Start of SOURCE MATERIAL
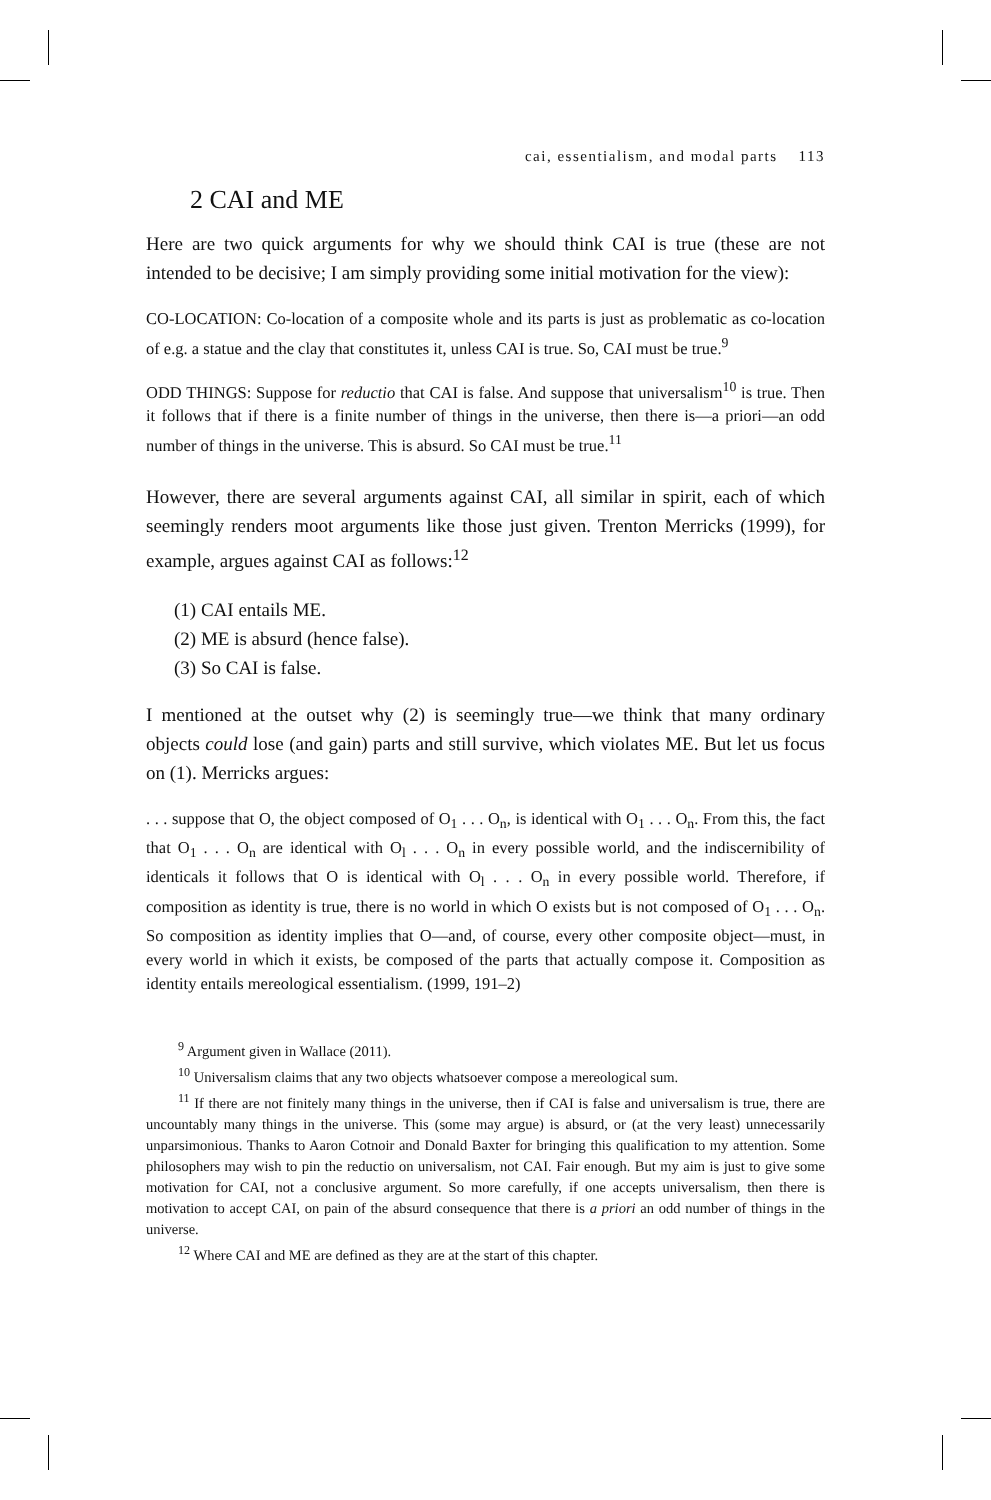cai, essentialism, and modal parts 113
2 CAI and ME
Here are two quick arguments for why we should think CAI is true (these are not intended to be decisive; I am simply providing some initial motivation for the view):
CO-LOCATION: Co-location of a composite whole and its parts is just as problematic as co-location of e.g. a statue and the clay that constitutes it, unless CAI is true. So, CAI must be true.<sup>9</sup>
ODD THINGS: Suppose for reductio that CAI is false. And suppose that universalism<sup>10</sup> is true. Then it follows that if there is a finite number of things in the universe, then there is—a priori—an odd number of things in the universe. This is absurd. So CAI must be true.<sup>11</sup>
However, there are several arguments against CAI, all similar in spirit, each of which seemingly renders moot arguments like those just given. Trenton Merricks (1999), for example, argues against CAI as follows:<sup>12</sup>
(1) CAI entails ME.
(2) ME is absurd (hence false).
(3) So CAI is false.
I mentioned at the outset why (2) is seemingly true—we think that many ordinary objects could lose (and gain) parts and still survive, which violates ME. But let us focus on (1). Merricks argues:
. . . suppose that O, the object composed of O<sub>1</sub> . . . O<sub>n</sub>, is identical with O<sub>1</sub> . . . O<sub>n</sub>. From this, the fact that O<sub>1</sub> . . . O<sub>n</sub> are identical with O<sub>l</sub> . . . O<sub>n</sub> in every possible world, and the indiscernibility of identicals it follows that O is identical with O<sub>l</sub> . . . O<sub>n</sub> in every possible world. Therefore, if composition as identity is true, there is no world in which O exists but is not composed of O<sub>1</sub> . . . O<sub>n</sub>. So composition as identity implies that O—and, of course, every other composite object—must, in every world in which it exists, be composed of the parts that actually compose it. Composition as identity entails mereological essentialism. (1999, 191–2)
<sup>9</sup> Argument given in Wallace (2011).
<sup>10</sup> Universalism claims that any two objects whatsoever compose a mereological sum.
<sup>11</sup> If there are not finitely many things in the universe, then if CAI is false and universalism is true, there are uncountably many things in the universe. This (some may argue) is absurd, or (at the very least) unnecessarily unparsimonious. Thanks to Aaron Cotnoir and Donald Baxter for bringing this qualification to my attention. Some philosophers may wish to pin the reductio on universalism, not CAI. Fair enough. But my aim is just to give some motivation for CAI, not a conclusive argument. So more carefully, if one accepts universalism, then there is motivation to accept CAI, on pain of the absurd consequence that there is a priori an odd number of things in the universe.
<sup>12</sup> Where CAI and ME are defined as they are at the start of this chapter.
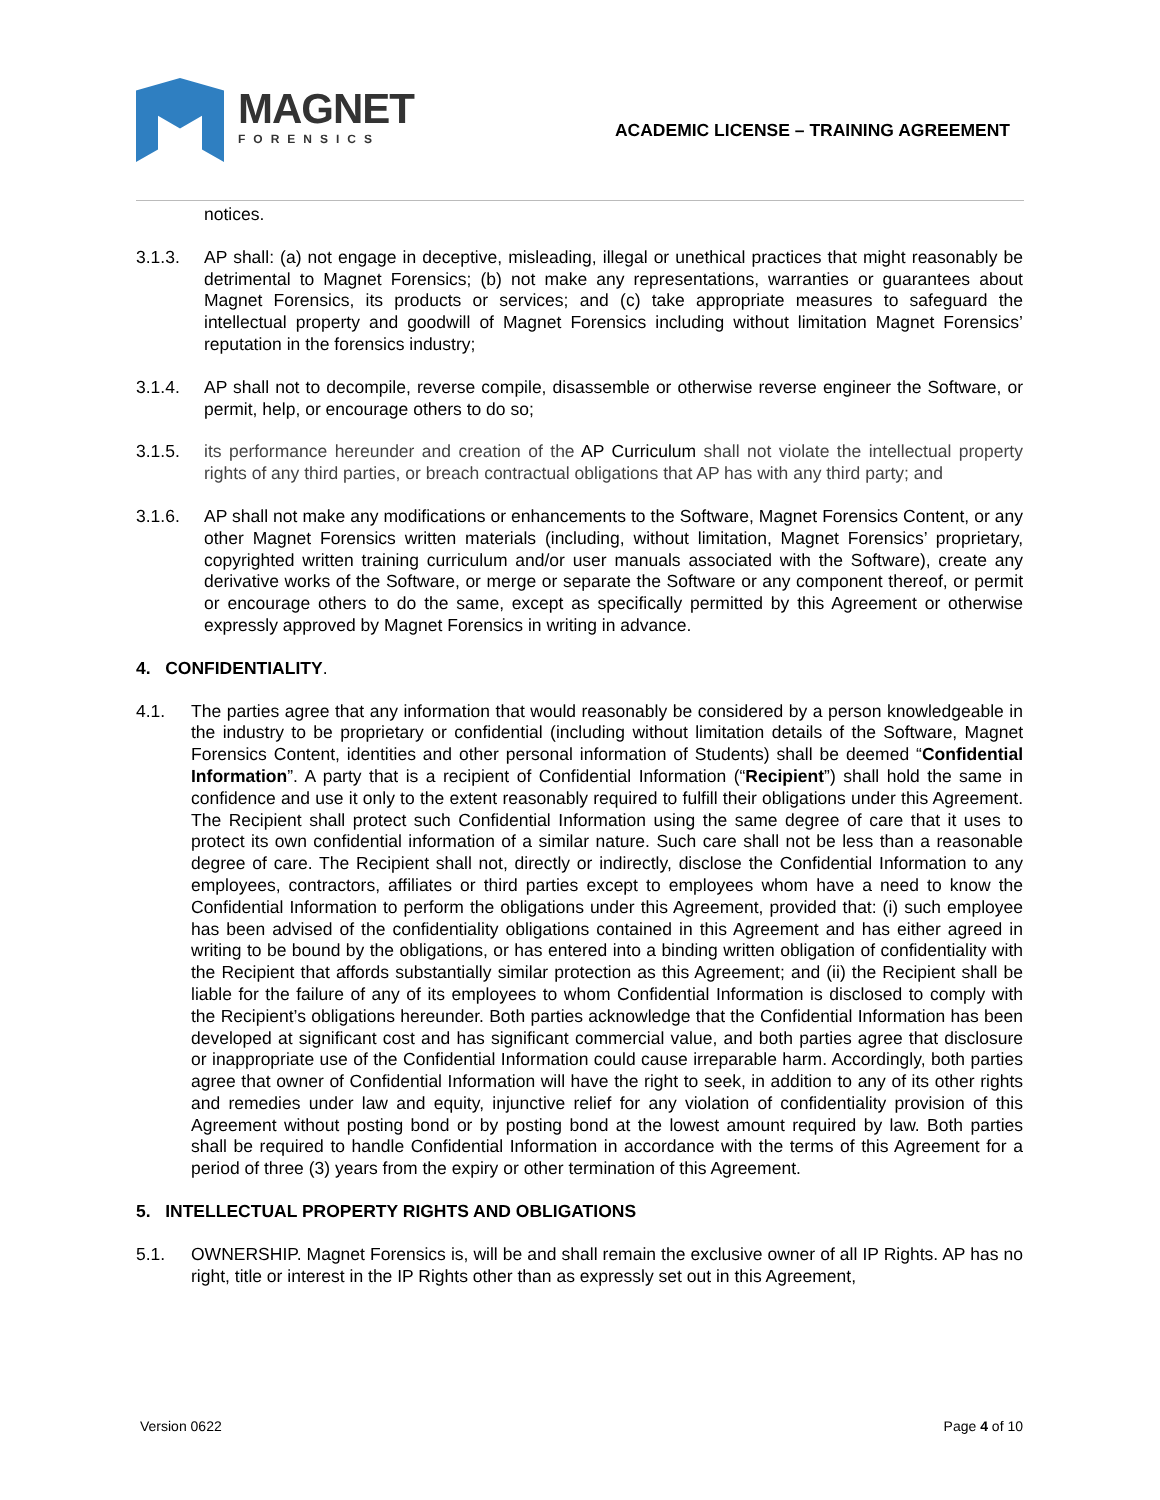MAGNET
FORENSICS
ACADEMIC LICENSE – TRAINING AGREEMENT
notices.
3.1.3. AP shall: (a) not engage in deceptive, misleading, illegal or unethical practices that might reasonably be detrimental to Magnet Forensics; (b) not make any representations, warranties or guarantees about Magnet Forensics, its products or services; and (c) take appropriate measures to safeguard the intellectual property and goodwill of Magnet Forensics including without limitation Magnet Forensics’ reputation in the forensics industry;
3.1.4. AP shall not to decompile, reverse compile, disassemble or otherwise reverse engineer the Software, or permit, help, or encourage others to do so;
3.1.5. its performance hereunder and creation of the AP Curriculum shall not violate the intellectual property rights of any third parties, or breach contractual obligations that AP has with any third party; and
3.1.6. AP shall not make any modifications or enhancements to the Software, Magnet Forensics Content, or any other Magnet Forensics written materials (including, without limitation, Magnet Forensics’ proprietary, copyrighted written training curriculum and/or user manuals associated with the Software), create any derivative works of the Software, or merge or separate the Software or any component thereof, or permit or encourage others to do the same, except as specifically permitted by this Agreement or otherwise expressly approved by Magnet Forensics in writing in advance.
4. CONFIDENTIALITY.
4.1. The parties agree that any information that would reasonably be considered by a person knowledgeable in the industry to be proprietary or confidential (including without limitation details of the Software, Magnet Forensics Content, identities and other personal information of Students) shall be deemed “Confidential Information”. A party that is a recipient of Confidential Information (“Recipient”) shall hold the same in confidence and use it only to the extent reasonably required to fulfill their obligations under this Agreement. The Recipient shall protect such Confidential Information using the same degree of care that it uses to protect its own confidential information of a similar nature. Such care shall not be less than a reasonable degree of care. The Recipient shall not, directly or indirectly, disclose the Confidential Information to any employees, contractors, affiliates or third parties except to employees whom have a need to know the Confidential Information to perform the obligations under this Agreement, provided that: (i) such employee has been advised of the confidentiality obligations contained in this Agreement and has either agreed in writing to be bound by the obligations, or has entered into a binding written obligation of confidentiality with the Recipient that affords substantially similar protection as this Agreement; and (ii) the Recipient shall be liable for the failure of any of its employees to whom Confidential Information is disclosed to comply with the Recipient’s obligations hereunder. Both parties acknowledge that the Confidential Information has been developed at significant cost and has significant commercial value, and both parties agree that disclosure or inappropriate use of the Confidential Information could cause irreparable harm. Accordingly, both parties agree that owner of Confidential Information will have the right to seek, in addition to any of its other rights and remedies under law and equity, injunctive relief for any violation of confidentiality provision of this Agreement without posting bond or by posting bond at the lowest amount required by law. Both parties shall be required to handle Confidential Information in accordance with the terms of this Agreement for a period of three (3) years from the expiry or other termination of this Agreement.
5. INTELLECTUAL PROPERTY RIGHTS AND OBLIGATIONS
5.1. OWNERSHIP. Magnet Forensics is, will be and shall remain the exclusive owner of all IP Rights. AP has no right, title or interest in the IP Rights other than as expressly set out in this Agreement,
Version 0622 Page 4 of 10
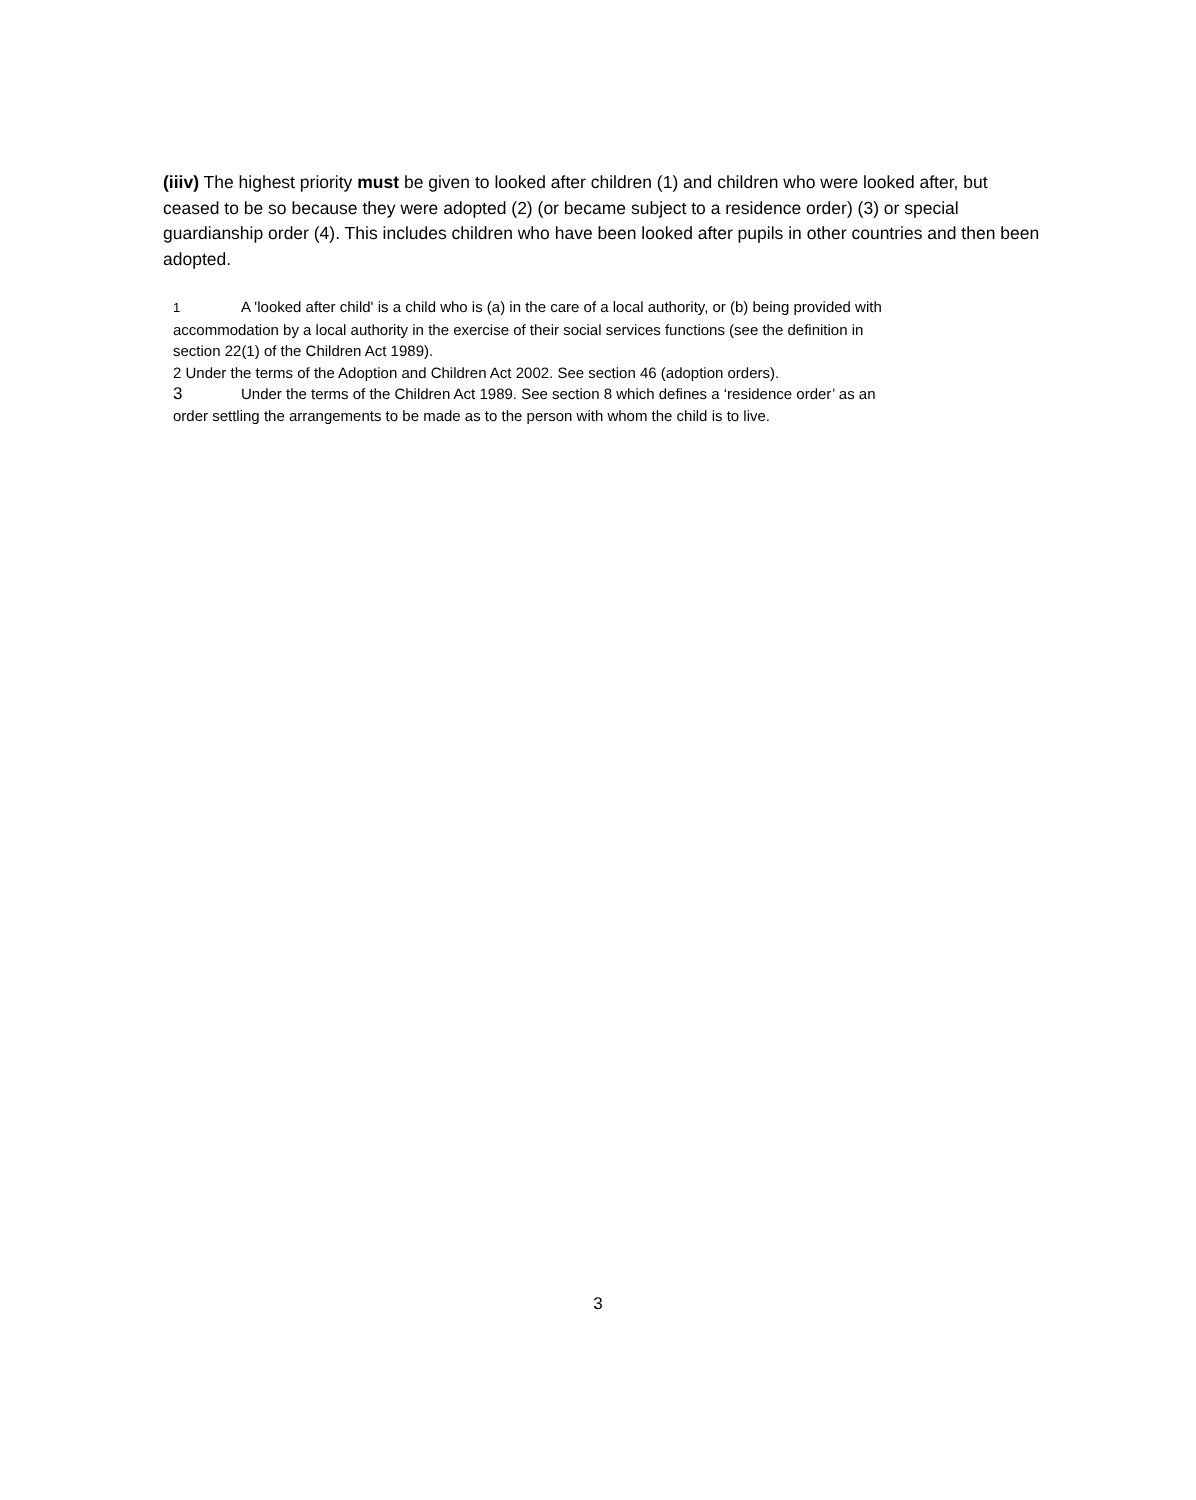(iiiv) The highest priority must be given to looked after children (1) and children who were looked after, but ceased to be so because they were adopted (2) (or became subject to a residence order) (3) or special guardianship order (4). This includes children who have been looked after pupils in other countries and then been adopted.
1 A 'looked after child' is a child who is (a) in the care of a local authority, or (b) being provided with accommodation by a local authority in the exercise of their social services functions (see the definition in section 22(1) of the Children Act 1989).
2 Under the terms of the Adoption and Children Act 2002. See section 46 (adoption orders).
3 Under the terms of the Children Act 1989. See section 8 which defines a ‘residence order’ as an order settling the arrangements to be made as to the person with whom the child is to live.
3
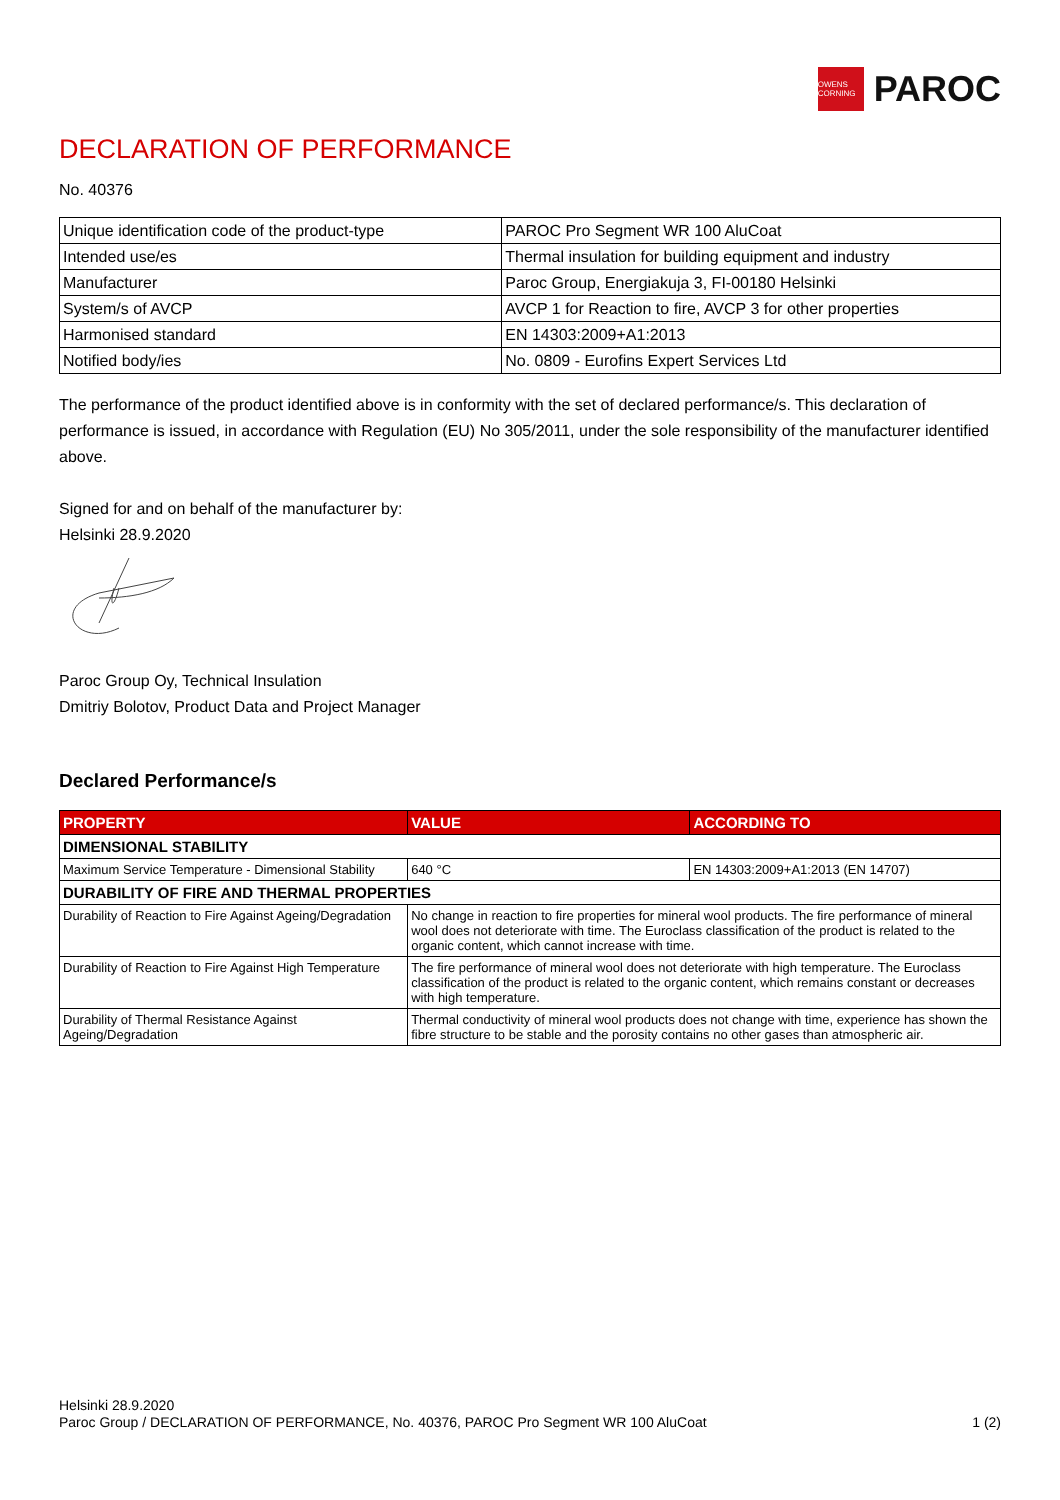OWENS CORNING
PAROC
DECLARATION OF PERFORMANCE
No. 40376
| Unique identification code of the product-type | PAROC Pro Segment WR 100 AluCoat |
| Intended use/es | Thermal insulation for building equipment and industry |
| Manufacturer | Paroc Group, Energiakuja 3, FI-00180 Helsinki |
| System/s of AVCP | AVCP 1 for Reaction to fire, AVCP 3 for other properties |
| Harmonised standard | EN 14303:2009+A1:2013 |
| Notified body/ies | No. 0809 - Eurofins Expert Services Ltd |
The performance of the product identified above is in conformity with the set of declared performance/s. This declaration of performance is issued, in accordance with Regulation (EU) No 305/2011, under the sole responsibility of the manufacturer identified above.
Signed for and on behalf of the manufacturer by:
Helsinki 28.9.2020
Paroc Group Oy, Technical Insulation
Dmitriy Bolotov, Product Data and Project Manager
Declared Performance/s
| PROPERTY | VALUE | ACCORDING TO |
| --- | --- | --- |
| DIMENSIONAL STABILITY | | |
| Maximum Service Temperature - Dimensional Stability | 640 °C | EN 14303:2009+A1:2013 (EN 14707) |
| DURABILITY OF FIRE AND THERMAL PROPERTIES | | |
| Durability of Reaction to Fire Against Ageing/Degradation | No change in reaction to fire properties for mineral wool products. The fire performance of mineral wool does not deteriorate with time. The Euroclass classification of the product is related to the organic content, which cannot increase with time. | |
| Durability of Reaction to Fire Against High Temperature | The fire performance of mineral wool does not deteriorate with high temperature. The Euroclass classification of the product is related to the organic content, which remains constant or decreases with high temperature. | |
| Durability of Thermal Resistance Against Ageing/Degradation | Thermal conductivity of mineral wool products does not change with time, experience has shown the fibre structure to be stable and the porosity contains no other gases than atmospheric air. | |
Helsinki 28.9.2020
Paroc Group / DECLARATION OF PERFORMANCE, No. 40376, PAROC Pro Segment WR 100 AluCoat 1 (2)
End of SOURCE MATERIAL
• WHAT THIS TASK INVOLVES:
Go through the listing above and copy each line where the string "expressly" appears.

• TASK RESULT:
3.1.6. AP shall not make any modifications or enhancements to the Software, Magnet Forensics Content, or any other Magnet Forensics written materials (including, without limitation, Magnet Forensics’ proprietary, copyrighted written training curriculum and/or user manuals associated with the Software), create any derivative works of the Software, or merge or separate the Software or any component thereof, or permit or encourage others to do the same, except as specifically permitted by this Agreement or otherwise expressly approved by Magnet Forensics in writing in advance.
5.1. OWNERSHIP. Magnet Forensics is, will be and shall remain the exclusive owner of all IP Rights. AP has no right, title or interest in the IP Rights other than as expressly set out in this Agreement,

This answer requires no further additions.